April 22nd, 2008

operesque

Scenes from the life of flowers

I've been watching romantic Hindi musicals, retro ones from the 60s and 70s. I've been watching them for their breathtaking floral references -- sometimes it seems like flowers are the main characters -- but also listening to their arrangements, which I find admirable, and would like to learn from.



It's a style given to unison, solos, and turn-taking. Only one thing is foregrounded at any one time, but over the course of the song many elements come to the fore one by one, each with its own texture. A man's voice, a woman's voice, a sitar, a cimbalon, a flute, a string section, a rhythm, a synth. Here's a scene from "Ghar" (1978):



When you listen to that (it sounds a bit like Ariel Pink, the way some things jump out of the mix "too loud"), you almost feel like you're recording the parts one by one. They aren't mixed down into sludge yet. Everything is distinct and fresh.

Of course, the actors aren't the ones singing.
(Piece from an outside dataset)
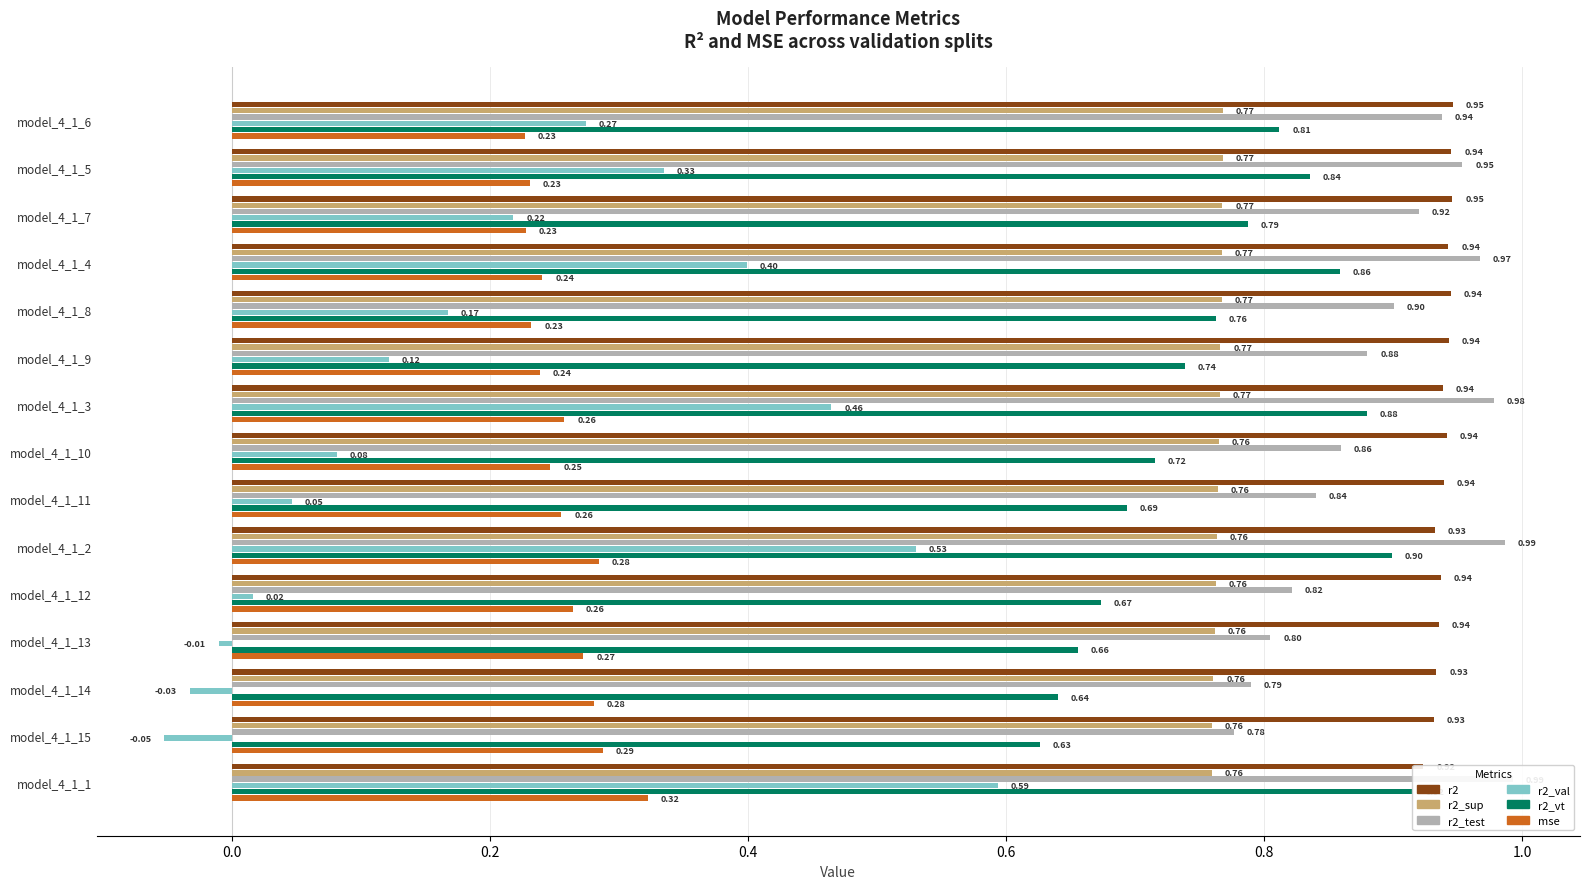

What is the difference between the highest and lowest values at model_4_1_4?

0.7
A playback singer -- in this case, Lata Mangeshkar (the female voice) and Kishore Kumar (the male) -- has laid down the song, and the actor only lipsyncs, pirhouetting in a landscape of flowers. I like the deep focus on male-and-female in these clips. Somehow, we never take male-and-female seriously enough in the West. We're embarrassed by it. We skirt around it, trouser it. We'd like everything to be male-and-male. Maybe it's because we trace our culture back to Christianity and ancient Greece. We think we've advanced "past" male-and-female, but it may well be that it's something we've really yet to discover, something still ahead of us.

Even the bit where Vinod Mehra blows cigarette smoke in Rekha's face is sort of cute. She doesn't seem to mind. And the dresses... Anyway, here's another one, it's from "Saathi", a melodrama made in 1968. Here a blind man falls in love with his guide. But the main characters in this clip are flowers, representing sexuality but also the beauty of the world the blind man can't see:



I love the sinuous hummed melody (so catchy, despite the weird key change!), the rich colours, the surprisingly funky rhythm fills. Here's another, from an unidentified film featuring heaving branches of blossom and ethereal mountain views:



The actress is dressed, herself, like a white flower. The strings cascade as her lover climbs the slopes to be with her. Later, they're on a boat and there's a moment similar to the cigarette-smoke moment we saw earlier: the man splashes water in her face, and instead of reacting in fury the woman smears it suggestively across her mouth. The play of capitulation and resistance is super-stylized.

Here's a clip set in an orchard heaving with apples:



The point that human fertility is part of the natural cycle is screamingly obvious, but it's rare to see Western films in which people are treated like fruits and flowers. For some reason, this seems to be a thought more entertainingly entertained in India and Asia. It appears least of all in American and British films, and is particularly absent in our cinema since the 70s. We have become unfertile, or uninterested in fertility, it seems.

Here's a scene from "The Jewel Thief" (1967):



This is from "Shagird" (1967):



That's a bit more earthy and comic. There's a parallel made between the girl and a monkey in a tree. The actors hardly even bother to lipsync properly. The emphasis is on the over-emphatic dance moves -- and the flowers, of course.

Let's end with a song in English. This is from "Julia" (1975):



"My heart is beating, keeps on repeating", sings Laxmi. "My love encloses a flood of roses... Spring is the season that drops the reason of love in our dreams."